Совершенно очевидно, что сама Закревская в своем жизненном поведении ориентировалась на созданный Пушкиным, Баратынским и другими художниками ее образ.
Совсем иным, страстно мучительным стал для Пушкина опыт другой «демонической» любви. У этой истории — две реальности, ибо за ней следили два совершенно различных взора, взгляд политического сыска и взгляд Пушкина. Обе версии романтичны, хотя романтичность их прямо противоположного свойства.
С третьей, биографической позиции дело виделось так. Польский аристократ граф Адам Ржевуский романтически женился на пленной гречанке. В истории этого брака было все, что знакомо нам по поэмам Байрона и его последователей: жена — купленная рабыня, авантюры, преступления, и в итоге — две дочери красоты неслыханной, даже в эту богатую прелестными женщинами эпоху. От родителей девушки не получили ничего, кроме красоты, коварства и какой-то врожденной страсти к предательству и авантюрам. Пушкин и А. Мицкевич видели в сестрах героинь Байрона — на самом деле это были скорее демонические героини Бальзака. Одна из сестер (Эвелина) в дальнейшем действительно стала женой Бальзака и тесно связала себя с его творческой биографией. Вторая — Каролина (по мужу — Собаньска) зловеще вторглась в жизнь Пушкина.

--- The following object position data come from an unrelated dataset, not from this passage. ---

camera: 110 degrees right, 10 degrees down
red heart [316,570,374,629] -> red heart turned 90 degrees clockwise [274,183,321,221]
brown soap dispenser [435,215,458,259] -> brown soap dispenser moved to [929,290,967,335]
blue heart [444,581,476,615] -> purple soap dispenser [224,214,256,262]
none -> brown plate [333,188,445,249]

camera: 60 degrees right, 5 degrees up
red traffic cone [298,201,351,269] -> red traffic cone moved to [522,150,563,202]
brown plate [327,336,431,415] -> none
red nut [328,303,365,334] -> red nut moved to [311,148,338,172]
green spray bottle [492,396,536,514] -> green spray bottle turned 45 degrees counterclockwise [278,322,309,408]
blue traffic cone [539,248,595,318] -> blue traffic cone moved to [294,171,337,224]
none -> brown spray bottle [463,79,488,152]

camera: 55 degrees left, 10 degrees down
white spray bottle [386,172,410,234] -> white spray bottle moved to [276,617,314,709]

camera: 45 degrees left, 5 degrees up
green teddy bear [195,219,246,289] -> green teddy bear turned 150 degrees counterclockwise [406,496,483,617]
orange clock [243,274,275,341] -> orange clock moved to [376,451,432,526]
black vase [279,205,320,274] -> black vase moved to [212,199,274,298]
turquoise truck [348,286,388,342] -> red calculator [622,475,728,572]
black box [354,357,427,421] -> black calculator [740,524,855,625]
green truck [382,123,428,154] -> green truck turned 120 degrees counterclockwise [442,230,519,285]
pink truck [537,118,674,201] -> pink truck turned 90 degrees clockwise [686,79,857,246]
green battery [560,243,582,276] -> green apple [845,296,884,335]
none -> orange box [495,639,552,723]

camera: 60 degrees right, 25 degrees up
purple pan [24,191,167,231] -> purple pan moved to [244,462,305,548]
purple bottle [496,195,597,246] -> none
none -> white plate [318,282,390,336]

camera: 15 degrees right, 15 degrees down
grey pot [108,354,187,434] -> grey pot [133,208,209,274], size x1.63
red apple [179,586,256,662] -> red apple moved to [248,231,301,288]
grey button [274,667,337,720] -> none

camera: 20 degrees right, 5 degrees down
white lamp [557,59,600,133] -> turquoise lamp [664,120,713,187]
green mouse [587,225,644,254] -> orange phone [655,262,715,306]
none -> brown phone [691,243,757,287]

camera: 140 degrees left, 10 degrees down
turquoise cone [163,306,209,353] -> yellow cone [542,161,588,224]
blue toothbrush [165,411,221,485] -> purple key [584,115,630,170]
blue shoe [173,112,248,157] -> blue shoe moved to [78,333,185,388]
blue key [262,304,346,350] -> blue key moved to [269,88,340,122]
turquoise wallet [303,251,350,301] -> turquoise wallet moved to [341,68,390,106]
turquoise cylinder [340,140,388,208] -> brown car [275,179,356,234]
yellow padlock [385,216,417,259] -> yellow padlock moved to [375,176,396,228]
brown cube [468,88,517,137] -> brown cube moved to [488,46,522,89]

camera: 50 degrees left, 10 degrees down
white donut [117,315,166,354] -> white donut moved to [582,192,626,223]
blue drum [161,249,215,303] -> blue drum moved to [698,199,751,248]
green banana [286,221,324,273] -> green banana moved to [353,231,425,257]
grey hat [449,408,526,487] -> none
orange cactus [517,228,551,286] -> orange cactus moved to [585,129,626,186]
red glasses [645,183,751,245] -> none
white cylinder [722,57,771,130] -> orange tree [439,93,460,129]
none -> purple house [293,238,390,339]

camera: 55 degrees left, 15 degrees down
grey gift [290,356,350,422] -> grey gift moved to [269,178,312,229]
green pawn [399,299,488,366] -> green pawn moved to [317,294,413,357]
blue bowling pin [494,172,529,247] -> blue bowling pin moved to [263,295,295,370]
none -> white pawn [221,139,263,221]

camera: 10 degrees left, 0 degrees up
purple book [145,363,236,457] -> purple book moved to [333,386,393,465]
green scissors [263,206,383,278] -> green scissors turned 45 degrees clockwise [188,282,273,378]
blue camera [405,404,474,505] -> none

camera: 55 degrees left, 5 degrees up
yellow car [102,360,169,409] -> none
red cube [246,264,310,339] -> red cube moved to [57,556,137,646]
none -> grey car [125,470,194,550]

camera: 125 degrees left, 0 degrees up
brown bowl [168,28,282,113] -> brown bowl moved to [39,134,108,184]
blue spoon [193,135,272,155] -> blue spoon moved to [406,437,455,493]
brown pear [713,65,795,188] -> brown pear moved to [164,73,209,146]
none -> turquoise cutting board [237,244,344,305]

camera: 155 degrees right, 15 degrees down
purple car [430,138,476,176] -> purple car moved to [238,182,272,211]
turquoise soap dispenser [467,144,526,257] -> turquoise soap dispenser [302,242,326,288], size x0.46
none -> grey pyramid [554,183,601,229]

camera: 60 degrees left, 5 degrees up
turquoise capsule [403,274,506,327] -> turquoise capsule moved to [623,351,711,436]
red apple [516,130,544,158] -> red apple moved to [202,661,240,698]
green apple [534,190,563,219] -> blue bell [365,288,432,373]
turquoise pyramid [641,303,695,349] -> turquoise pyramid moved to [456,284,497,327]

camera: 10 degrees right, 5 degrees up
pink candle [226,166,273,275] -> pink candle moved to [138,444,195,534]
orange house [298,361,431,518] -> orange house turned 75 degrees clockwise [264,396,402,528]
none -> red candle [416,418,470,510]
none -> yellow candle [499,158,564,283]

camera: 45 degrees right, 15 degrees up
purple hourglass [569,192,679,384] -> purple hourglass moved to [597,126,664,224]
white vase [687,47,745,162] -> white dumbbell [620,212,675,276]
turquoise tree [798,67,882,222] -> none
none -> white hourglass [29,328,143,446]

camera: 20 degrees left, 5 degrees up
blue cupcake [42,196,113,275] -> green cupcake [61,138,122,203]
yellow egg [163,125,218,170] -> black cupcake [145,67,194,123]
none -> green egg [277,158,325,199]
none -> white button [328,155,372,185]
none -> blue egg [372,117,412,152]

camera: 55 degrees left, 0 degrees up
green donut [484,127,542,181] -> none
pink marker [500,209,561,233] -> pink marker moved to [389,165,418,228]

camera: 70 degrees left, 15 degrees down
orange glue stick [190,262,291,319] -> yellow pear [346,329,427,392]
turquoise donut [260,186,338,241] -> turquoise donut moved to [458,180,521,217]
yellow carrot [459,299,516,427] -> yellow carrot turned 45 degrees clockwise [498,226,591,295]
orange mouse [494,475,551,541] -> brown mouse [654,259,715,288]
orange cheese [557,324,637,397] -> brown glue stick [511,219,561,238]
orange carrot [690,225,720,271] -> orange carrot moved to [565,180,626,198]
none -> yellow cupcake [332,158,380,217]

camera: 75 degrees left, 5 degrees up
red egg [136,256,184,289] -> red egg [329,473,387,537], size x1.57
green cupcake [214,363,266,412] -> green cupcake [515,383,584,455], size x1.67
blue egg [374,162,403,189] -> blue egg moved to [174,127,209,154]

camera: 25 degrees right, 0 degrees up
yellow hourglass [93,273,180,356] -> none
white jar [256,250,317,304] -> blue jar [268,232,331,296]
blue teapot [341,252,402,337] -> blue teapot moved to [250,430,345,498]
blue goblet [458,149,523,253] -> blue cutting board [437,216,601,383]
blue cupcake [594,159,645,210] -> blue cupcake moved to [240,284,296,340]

Каролина Собаньска встретилась с Пушкиным во время его южной ссылки. К этому времени ее авантюристическая судьба уже определилась. Фактически расставшись со своим первым мужем, Собаньска вела в Одессе неслыханный в ту пору образ жизни. С 1821 года она открыто сожительствовала с начальником южных военных поселений генерал-лейтенантом И. О. Виттом, афишируя свой адюльтер. Такое поведение считалось скандальным, однако оно вписывалось в романтический образ демонической красавицы. На самом же деле Собаньска была не только любовницей, но и агентом Витта.
Генерал-лейтенант Витт — одна из самых грязных личностей в истории русского политического сыска. Шпион не столько по службе, сколько из призвания, Витт лелеял далеко идущие честолюбивые планы. По собственной инициативе он начал слежку за рядом декабристов: А. Н. и Н. Н. Раевскими, М. Ф. Орловым и др. Особенно сложные отношения связывали его с П. Пестелем.
Пестель прощупывал возможность использовать военные поселения в целях тайного общества. Он ясно видел и авантюризм, и грязное честолюбие Витта, но и сам Пестель — за что его упрекали декабристы — был склонен отделять способы борьбы за цели общества от строгих моральных правил. Он был готов использовать Витта, так же как позже надеялся сделать из растратчика И. Майбороды послушное орудие тайных обществ.
Недоверчивый Александр I долго задерживал служебное продвижение Пестеля, не давая ему в руки самостоятельной воинской единицы. А без этого любые планы восстания теряли основу. Пестель решился использовать Витта: жениться на его дочери — старой деве и получить в свои руки военные поселения юга. В этом случае весь план южного восстания опирался бы на бунт поселенцев, «взрывоопасность» которых Пестель полностью оценил.
Встречная «игра» Витта состояла в том, чтобы проникнуть в самый центр заговора, существование которого он ощущал интуицией шпиона. Получив сведения о заговоре в Южной армии, он намеревался использовать этот козырь в сложном авантюрном плане — в зависимости от обстоятельств продать Пестеля Александру или Александра Пестелю.
И Александр I, и Пестель презирали Витта и с отвращением прибегали к его помощи. Но оба приносили свою брезгливость в жертву ведущейся ими политической игре. Судьба решила по-своему: Александр, наконец, вручил Пестелю полк, и обращение декабристов к Витту сделалось ненужным.